Coast Guard Tug Vessels Celebrate 50th Anniversary

NEW YORK – Coast Guard harbor tugs Hawser, Line and Wire celebrated their 50th Anniversary of providing safety, security and maritime mobility to New York, New Jersey and Hudson River waterways near Poughkeepsie, N.Y., Feb. 21.

To celebrate their years of service, the 65-foot harbor tugs (WYTL) steamed together north on the Hudson River, beginning at the Poughkeepsie Walkway over the Hudson to Kingston, N.Y.

"It is a great honor for the crew and I to be a part of and continue Coast Guard Cutter Hawser's great heritage in, which she and her past crews have provided 50 years of service to the Port of New York, New Jersey and Hudson River communities," said Senior Chief Petty Officer Lawrence Dean, Officer-In-Charge of the Hawser.

The three tugs of the Capstan class were constructed at New Bern, N.C., and commissioned in 1963. With steel hulls, they replaced the wooden hulled 64-foot tugs. The Hawser and Line were stationed in Bayonne, N.J., and the Wire was stationed in Saugerties, where they have served ever since. An officer-in-charge, typically a chief or senior chief petty officer, and four members crew the tugs.

With the primary mission of ice breaking, the tugs break ice in New York Harbor and on the Hudson River helping to facilitate the shipping of vital supplies such as home heating oil. The tug crews have also played significant roles in responding to major maritime incidents such as the evacuation of Lower Manhattan following the 9/11 attacks. Every day, the tug crews perform the wide range of Coast Guard missions of search and rescue, national security and environmental response as integral members of the local maritime community.

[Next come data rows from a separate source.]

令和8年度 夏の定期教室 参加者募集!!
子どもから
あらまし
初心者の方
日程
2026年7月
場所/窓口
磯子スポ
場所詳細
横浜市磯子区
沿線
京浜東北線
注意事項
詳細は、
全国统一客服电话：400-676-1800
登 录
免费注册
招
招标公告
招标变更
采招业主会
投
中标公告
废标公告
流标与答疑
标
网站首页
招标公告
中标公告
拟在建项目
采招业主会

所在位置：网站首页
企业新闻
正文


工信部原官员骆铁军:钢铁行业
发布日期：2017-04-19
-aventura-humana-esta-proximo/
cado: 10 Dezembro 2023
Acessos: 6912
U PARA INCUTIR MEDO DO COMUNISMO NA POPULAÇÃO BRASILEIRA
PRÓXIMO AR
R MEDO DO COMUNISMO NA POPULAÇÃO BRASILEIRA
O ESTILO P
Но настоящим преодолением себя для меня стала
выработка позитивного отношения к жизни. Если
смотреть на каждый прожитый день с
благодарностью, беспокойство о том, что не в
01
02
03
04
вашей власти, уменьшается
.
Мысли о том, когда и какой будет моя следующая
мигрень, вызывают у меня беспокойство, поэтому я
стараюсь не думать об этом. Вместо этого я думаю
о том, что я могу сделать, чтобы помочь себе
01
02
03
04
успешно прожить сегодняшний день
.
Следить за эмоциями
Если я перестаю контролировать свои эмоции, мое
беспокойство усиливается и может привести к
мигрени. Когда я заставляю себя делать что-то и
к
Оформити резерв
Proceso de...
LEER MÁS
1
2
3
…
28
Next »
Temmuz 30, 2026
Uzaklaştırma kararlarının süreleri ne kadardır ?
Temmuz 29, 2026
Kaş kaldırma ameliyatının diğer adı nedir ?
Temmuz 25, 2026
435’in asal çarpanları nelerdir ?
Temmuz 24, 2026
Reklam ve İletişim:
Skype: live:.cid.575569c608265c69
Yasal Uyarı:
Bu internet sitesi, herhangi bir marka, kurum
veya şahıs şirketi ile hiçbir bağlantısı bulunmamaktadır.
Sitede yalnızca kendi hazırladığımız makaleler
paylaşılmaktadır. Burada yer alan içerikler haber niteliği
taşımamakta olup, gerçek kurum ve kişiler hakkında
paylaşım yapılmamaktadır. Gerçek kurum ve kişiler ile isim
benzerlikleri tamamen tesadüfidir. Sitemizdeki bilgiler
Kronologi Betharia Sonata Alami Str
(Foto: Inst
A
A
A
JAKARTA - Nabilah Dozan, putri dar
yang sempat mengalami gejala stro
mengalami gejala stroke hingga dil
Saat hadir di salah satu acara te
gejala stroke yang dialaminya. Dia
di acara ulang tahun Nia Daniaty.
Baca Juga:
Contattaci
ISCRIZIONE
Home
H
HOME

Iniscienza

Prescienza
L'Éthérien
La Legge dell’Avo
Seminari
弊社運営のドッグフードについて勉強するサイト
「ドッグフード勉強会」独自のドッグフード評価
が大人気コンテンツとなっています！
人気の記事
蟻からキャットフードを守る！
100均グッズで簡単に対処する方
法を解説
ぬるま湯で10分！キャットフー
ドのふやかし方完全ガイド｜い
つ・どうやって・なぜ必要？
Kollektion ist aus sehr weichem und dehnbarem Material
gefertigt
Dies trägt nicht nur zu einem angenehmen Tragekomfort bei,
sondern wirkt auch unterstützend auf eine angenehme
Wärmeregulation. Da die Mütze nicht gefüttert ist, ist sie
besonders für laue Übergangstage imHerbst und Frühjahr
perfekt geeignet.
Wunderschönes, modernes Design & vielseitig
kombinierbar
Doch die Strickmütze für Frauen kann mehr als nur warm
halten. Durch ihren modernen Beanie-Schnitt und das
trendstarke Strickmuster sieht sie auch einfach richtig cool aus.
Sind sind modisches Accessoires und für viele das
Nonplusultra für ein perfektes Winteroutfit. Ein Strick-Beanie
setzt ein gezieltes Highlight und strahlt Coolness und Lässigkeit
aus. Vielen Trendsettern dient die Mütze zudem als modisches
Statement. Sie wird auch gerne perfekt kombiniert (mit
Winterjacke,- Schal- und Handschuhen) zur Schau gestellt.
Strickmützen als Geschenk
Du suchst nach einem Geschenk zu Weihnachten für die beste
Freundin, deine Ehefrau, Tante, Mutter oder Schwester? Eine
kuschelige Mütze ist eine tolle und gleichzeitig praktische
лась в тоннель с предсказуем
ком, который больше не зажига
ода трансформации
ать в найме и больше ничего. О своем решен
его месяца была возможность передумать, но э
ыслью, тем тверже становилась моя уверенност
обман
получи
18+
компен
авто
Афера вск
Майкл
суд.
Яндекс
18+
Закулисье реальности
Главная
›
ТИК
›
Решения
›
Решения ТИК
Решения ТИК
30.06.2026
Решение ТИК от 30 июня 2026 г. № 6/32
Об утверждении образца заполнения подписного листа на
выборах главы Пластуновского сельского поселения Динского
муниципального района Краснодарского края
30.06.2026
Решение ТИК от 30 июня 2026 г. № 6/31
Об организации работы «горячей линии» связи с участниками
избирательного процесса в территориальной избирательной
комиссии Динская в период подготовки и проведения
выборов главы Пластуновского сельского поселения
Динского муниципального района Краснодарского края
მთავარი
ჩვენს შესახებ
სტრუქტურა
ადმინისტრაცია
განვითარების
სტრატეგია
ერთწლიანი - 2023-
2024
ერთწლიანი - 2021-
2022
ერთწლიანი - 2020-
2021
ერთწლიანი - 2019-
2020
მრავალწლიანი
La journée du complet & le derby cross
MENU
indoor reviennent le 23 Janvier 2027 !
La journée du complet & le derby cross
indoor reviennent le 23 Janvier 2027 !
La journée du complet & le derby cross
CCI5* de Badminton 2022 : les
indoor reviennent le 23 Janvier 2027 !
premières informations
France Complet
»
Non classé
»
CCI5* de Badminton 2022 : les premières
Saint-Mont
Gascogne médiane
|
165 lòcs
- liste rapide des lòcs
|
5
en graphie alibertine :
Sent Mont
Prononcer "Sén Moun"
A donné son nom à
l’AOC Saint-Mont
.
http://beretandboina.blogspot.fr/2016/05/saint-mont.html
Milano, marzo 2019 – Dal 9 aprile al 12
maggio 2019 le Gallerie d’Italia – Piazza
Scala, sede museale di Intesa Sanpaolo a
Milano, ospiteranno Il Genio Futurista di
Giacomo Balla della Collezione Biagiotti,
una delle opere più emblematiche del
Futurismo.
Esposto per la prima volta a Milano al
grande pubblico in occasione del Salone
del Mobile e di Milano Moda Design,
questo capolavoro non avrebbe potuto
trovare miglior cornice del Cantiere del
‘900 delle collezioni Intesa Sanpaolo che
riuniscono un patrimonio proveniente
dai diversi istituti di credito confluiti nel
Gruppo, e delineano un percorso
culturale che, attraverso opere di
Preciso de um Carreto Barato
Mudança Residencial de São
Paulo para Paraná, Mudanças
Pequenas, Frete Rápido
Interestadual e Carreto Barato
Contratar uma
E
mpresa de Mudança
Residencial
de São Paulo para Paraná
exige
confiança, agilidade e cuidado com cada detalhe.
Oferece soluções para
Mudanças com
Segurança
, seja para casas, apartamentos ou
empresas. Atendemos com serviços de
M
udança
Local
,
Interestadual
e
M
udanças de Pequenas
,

"The harbor tugs have successfully carried out these missions for 50 years, which is certainly a tribute to the vessels themselves, but even more so to those who have crewed them over the last five decades," said Capt. Gordon Loebl, Captain of the Port of New York and New Jersey, and Commanding Officer, Sector New York.  "Any day is a good day to be a 65 sailor, but on the anniversary of their 50th year of dedicated service to our nation, it’s an especially proud day.”